Preparation — One of the key potential advantages of the defense is the time available a unit has for preparation. In our experience, some commanders/units use this time in preparation to its’ full extent. There are others, unfortunately who do little in preparation and suffer the consequences later. As expected, most fall somewhere in between. There are numerous actions/activities a unit should/can do during preparation. The critical thing to remember in preparation is that it is never complete. Good units will continue preparation until it is simply no longer feasible. Below are some of actions/activities a unit can/should execute in preparation:

  • Before starting preparation everyone must understand the mission and the commander’s intent.
  • Establish priorities of work in preparing the defense. You must have a game plan in your preparation.
  • Establish priorities for your assets utilized in preparing the defense (bulldozers, plows, etc.).
  • Conduct rehearsals (the more realistic and complete the better).
  • Develop engagement areas (where you want to kill the enemy).
  • Improve existing terrain to favor the defense (emplace obstacles).
  • Prepare your reserve and any counterattack forces.
  • Ensure logistics are pushed forward.
  • Constant leadership to ensure adequate preparation is taking place.

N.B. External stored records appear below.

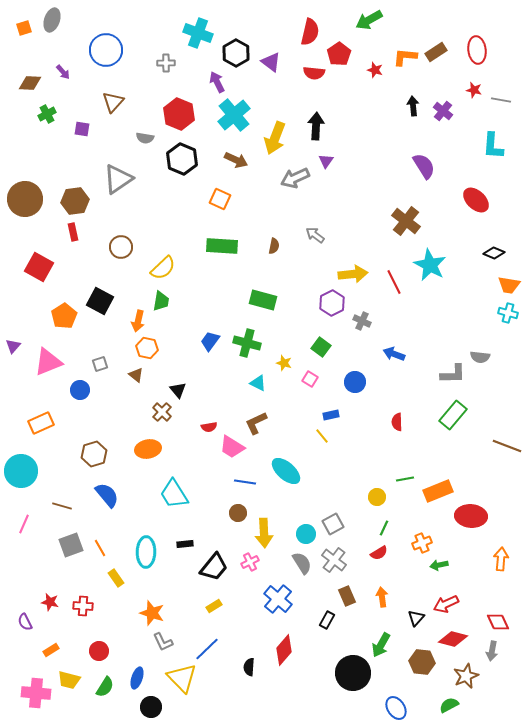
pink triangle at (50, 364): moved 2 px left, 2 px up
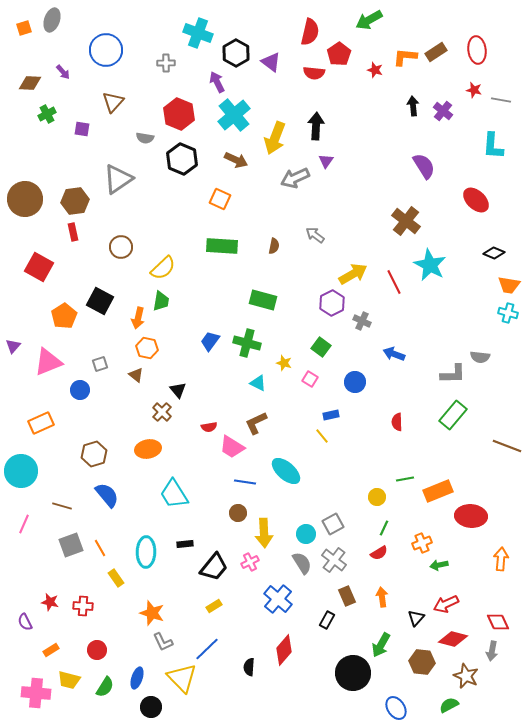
yellow arrow at (353, 274): rotated 24 degrees counterclockwise
orange arrow at (138, 321): moved 3 px up
red circle at (99, 651): moved 2 px left, 1 px up
brown star at (466, 676): rotated 25 degrees counterclockwise
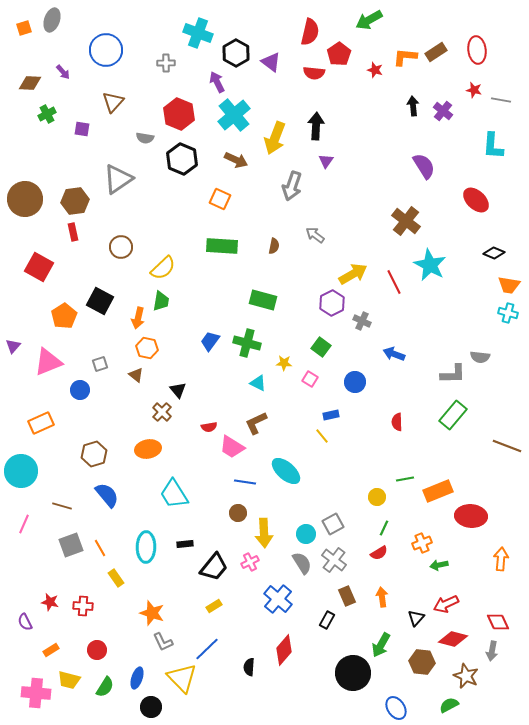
gray arrow at (295, 178): moved 3 px left, 8 px down; rotated 48 degrees counterclockwise
yellow star at (284, 363): rotated 14 degrees counterclockwise
cyan ellipse at (146, 552): moved 5 px up
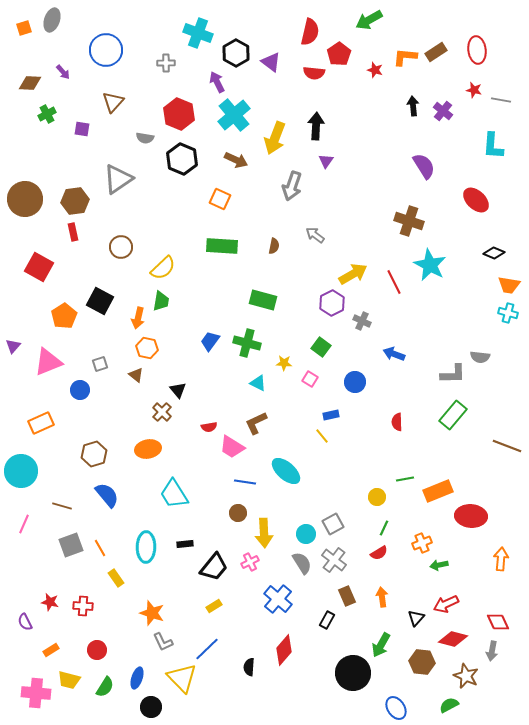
brown cross at (406, 221): moved 3 px right; rotated 20 degrees counterclockwise
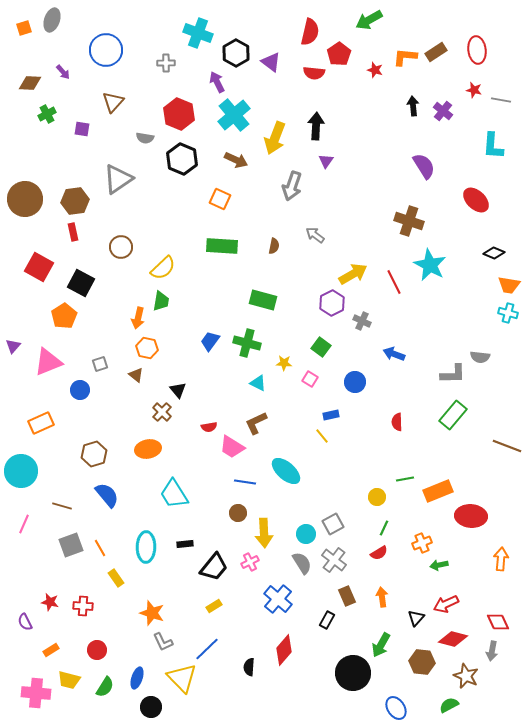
black square at (100, 301): moved 19 px left, 18 px up
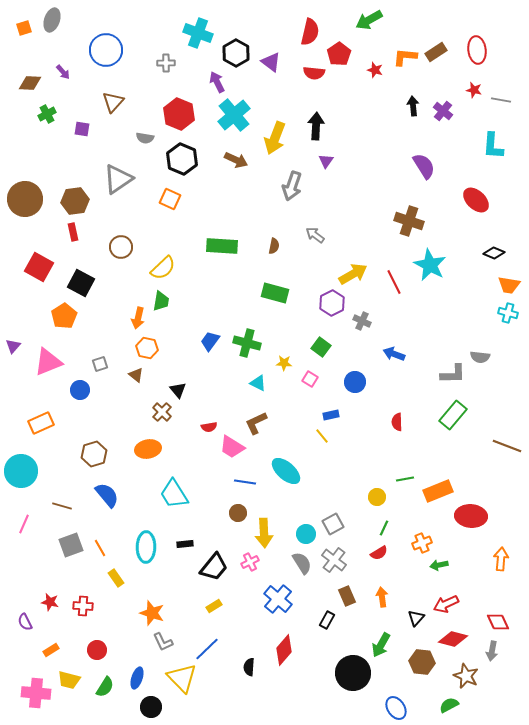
orange square at (220, 199): moved 50 px left
green rectangle at (263, 300): moved 12 px right, 7 px up
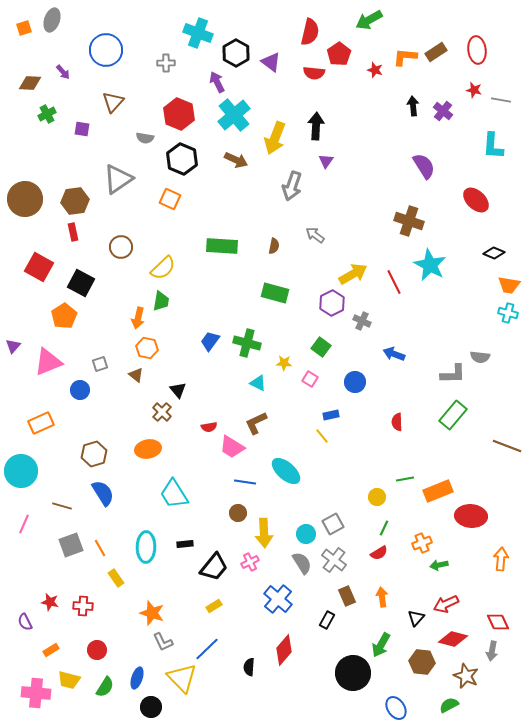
blue semicircle at (107, 495): moved 4 px left, 2 px up; rotated 8 degrees clockwise
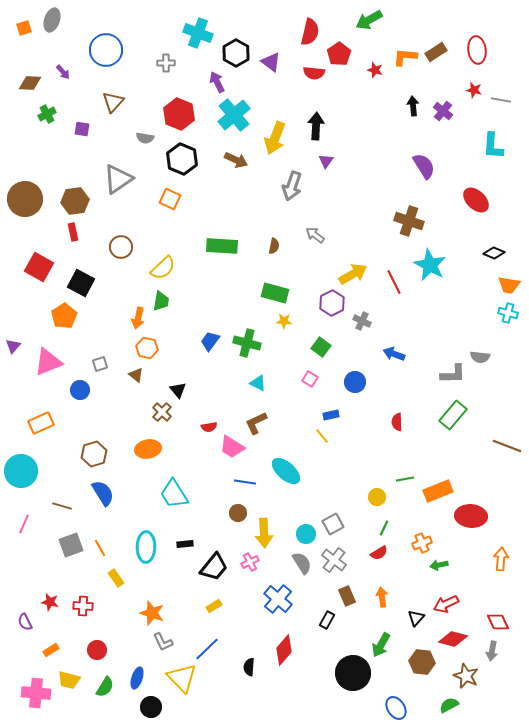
yellow star at (284, 363): moved 42 px up
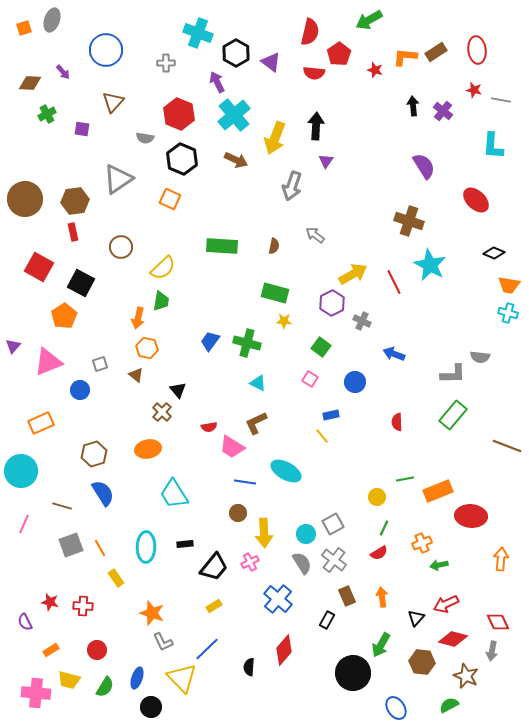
cyan ellipse at (286, 471): rotated 12 degrees counterclockwise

Security – A unit must plan and execute sound security operations throughout the conduct of a defense. Well-planned and executed security operations are often the difference between winning and losing on the battlefield. Security operations should deceive your foe as to your locations, strengths, and weaknesses. They should be planned to deter or defeat enemy reconnaissance operations. Well-executed security operations should provide the unit sufficient early warning. Thus, enabling them to execute their plan or contingencies they have developed. Security operations can include a myriad of actions such as force protection measures and information operation activities. Unfortunately, as in most areas involved in combat operations, the requirements will always exceed the assets available. The good commanders have the innate ability to place their assets at the right place at the right time.

Massing Effects – The defense is all about massing your elements of combat power at the right place and the right time (decisive point). The commander who piece meals his combat power and does mass his effects is soon to become a defeated commander. Massing effects is all about give and take. In order to mass in one area you must assume risk in other areas. We will discuss this topic in far greater detail in a future article.

Disruption – A commander in the defense can’t allow his opponent to conduct his attack as he planned and prepared. The commander must conduct various actions that disrupt the synchronization and tempo of his opponent’s attack. These actions include: 1) Defeat or deter the opponent’s reconnaissance forces. 2) break up his formations (mainly through the use of field artillery, air and obstacles). 3) Isolate units or assets that may be critical to his plan. 4) Neutralize his use of field artillery. 5) Find his reserve and make it unusable. 6) Conduct actions that mentally slow down the enemy’s decision cycle (OODA Loop). 7) Hinder communication/coordination between his maneuver and his combat support/service support elements.

Flexibility – The commander who does not plan for the unexpected is setting up his unit for failure. As we have heard numerous times, “the enemy has a vote.” Consequently, a commander must develop flexibility in his plan. Flexibility enables him to react to the unexpected. More importantly, flexibility enables him to take advantage of those precious windows of opportunity that occur on the battlefield. Flexibility can come from a variety of areas. This can include ability to shift the unit’s main effort when required, developing alternate and supplementary battle positions, planning and preparing counterattacks, maintaining a reserve, and being prepared to transition to the offensive when the opportunity presents itself.